Tout à fait logiquement nous avons organisé un atelier de recherches sur le mandat français en juillet 1994 au Saint Antony’s College d’Oxford. Si l’événement a été mineur en soi, il s’est révélé être la première rencontre scientifique consacrée à ce sujet, ce qui a conduit ensuite à la formation d’un groupe de recherches sur le mandat français qu’il a animé avec Nadine Méouchy. Ce groupe a ensuite élargi ses ambitions aux mandats comparés puis aux États et sociétés arabes en quête d’avenir des indépendances à nos jours. Trois grands colloques internationaux avec publications à la clé en sont sortis. 

Deux autres aspects du mandat et de ses suites ont été l’objet de colloques et de publications, l’un sur Selim Takla, l’autre sur Gabriel Bonoure. C’est lui qui en a été l’animateur et l’organisateur.

Cet esprit d’autant libre qu’il n’avait que le titre de chercheur associé a ainsi une œuvre « académique » qui ferait pâlir d’envie bien des universitaires.
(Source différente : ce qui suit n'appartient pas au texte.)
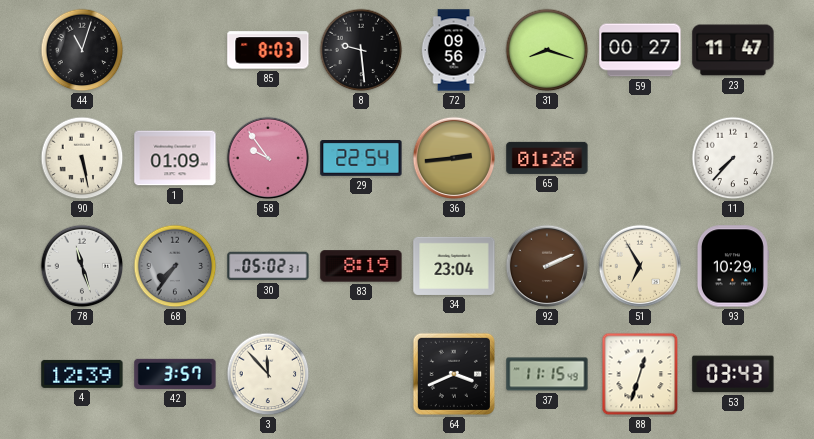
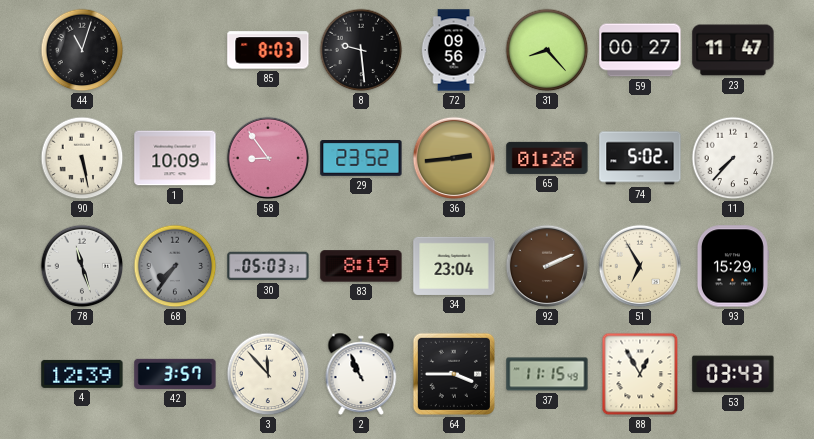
31: 8:18 -> 8:23
1: 01:09 -> 10:09
58: 9:54 -> 8:54
29: 22:54 -> 23:52
74: none -> 5:02
30: 05:02 -> 05:03
93: 10:29 -> 15:29
2: none -> 10:56
64: 3:41 -> 3:45
88: 12:33 -> 12:55
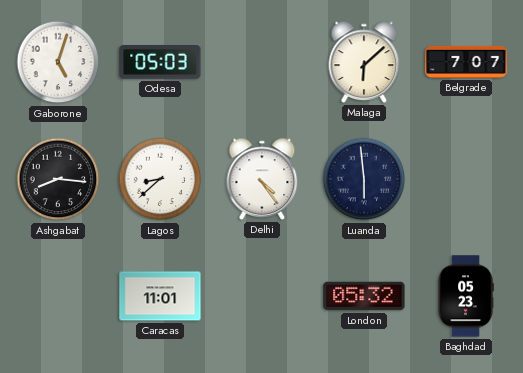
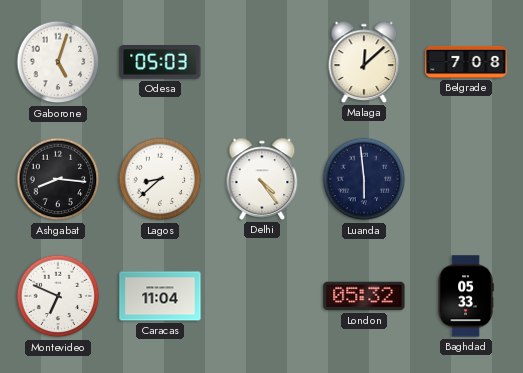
Malaga: 6:08 -> 12:08
Belgrade: 7:07 -> 7:08
Montevideo: none -> 6:49
Caracas: 11:01 -> 11:04
Baghdad: 05:23 -> 05:33
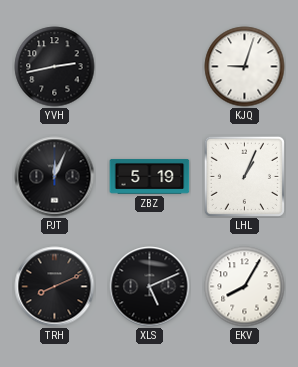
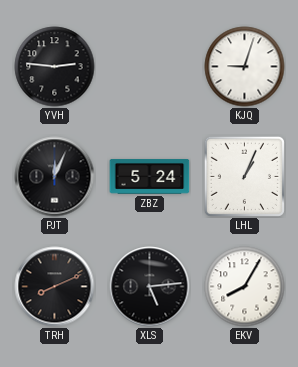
YVH: 2:43 -> 2:46
ZBZ: 5:19 -> 5:24
XLS: 5:11 -> 5:14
Son interrogation sur l’orientalisme et l’histoire du Proche-Orient s’est retrouvée dans son amitié avec Maxime Rodinson qu’il a su faire parler dans un livre d’entretiens puis dans l’entreprise de dialogue à trois avec Ghassan Tueni et Jean Lacouture, Un Siècle pour rien.

Sa curiosité dépassait le Proche-Orient comme en témoigne son livre d’entretiens, cosigné avec Danielle Sallenave et Georges Berthoin sur les origines de la construction européenne. 

Cette sèche énumération ne doit pas faire oublier qu’il était un homme de paroles dans tous les sens du terme. Il a fait d’innombrables conférences. Ce qui faisait sa force c’était son ouverture d’esprit et l’ampleur de ses goûts artistiques. Il a été un passeur permanent entre son pays d’origine et son pays choisi. Comme le montre cette notice, il était avant tout un homme d’une curiosité insatiable toujours à chercher le dialogue dans des champs tout à fait divers.